Entries taken from a collection
========================

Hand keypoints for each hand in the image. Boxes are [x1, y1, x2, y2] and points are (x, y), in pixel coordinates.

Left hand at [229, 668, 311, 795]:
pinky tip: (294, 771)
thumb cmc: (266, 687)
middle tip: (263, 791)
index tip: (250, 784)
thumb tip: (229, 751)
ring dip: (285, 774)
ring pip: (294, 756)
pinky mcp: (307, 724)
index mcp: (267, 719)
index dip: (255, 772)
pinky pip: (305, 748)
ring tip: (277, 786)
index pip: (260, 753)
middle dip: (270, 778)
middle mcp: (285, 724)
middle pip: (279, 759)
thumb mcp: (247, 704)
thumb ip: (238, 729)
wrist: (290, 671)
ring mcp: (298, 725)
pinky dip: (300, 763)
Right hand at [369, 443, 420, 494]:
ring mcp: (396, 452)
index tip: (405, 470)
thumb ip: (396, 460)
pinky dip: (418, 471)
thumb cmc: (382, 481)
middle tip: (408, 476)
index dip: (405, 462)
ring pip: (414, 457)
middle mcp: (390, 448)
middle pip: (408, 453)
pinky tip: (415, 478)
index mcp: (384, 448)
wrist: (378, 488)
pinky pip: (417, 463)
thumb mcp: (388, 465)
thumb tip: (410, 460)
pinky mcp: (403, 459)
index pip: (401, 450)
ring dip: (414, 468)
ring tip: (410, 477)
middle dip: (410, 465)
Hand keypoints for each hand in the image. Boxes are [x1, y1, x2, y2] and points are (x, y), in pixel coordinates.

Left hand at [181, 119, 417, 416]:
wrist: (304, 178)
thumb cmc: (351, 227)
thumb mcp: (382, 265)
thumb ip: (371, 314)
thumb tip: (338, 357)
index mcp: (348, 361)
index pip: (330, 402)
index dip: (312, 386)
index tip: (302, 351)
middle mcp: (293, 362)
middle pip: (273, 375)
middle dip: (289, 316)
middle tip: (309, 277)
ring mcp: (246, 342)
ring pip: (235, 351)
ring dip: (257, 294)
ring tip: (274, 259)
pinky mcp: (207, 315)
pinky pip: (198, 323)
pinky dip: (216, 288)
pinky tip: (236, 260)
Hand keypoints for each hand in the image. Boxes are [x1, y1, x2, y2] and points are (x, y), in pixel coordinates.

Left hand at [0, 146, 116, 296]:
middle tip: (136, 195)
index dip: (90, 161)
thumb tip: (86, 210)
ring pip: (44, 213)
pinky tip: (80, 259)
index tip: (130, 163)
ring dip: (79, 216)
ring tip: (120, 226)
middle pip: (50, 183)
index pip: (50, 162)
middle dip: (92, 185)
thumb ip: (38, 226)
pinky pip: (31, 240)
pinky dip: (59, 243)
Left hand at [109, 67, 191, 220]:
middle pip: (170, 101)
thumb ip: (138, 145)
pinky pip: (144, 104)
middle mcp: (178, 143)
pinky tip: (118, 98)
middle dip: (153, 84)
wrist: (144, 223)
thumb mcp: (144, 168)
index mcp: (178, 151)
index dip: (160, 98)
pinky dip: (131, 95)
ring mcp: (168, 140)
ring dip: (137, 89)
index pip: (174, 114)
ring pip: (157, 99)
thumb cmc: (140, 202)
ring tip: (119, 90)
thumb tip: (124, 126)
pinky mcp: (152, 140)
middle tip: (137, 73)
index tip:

========================

AIM OF THE TASK
Word for word, restate the entries that appear above.

TASK SOLUTION
Hand keypoints for each hand in the image. Boxes are [x1, y1, x2, y2] and points are (x, y), in pixel coordinates.

Left hand at [229, 668, 311, 795]:
pinky tip: (294, 771)
thumb cmc: (266, 687)
middle tip: (263, 791)
index tip: (250, 784)
thumb tip: (229, 751)
ring dip: (285, 774)
ring pip: (294, 756)
pinky mcp: (307, 724)
index mcp: (267, 719)
index dip: (255, 772)
pinky pip: (305, 748)
ring tip: (277, 786)
index pip: (260, 753)
middle dip: (270, 778)
middle mcp: (285, 724)
middle pip: (279, 759)
thumb mcp: (247, 704)
thumb ip: (238, 729)
wrist: (290, 671)
ring mcp: (298, 725)
pinky dip: (300, 763)
Right hand at [369, 443, 420, 494]:
ring mcp: (396, 452)
index tip: (405, 470)
thumb ip: (396, 460)
pinky dip: (418, 471)
thumb cmc: (382, 481)
middle tip: (408, 476)
index dip: (405, 462)
ring pip: (414, 457)
middle mcp: (390, 448)
middle pip: (408, 453)
pinky tip: (415, 478)
index mcp: (384, 448)
wrist: (378, 488)
pinky pip: (417, 463)
thumb mcp: (388, 465)
thumb tip: (410, 460)
pinky mcp: (403, 459)
index pip: (401, 450)
ring dip: (414, 468)
ring tip: (410, 477)
middle dip: (410, 465)
Hand keypoints for each hand in the image. Boxes are [x1, y1, x2, y2] and points are (x, y), in pixel coordinates.

Left hand at [181, 119, 417, 416]:
wrist: (304, 178)
thumb cmc: (351, 227)
thumb mcp: (382, 265)
thumb ip: (371, 314)
thumb tip: (338, 357)
index mcp: (348, 361)
index pip: (330, 402)
index dip: (312, 386)
index tip: (302, 351)
middle mcp: (293, 362)
middle pip: (273, 375)
middle dip: (289, 316)
middle tip: (309, 277)
ring mcp: (246, 342)
ring pip: (235, 351)
ring dip: (257, 294)
ring tip: (274, 259)
pinky mcp: (207, 315)
pinky pip: (198, 323)
pinky dip: (216, 288)
pinky tip: (236, 260)
Hand keypoints for each hand in the image. Boxes are [x1, y1, x2, y2] and points are (x, y), in pixel coordinates.

Left hand at [0, 146, 116, 296]:
middle tip: (136, 195)
index dip: (90, 161)
thumb tip: (86, 210)
ring pip: (44, 213)
pinky tip: (80, 259)
index tip: (130, 163)
ring dip: (79, 216)
ring tip: (120, 226)
middle pip: (50, 183)
index pip: (50, 162)
middle dip: (92, 185)
thumb ip: (38, 226)
pinky pip: (31, 240)
pinky dip: (59, 243)
Left hand at [109, 67, 191, 220]:
middle pip: (170, 101)
thumb ip: (138, 145)
pinky pip: (144, 104)
middle mcp: (178, 143)
pinky tip: (118, 98)
middle dip: (153, 84)
wrist: (144, 223)
thumb mcp: (144, 168)
index mcp: (178, 151)
index dip: (160, 98)
pinky dip: (131, 95)
ring mcp: (168, 140)
ring dip: (137, 89)
index pip: (174, 114)
ring pip: (157, 99)
thumb cmc: (140, 202)
ring tip: (119, 90)
thumb tip: (124, 126)
pinky mcp: (152, 140)
middle tip: (137, 73)
index tip:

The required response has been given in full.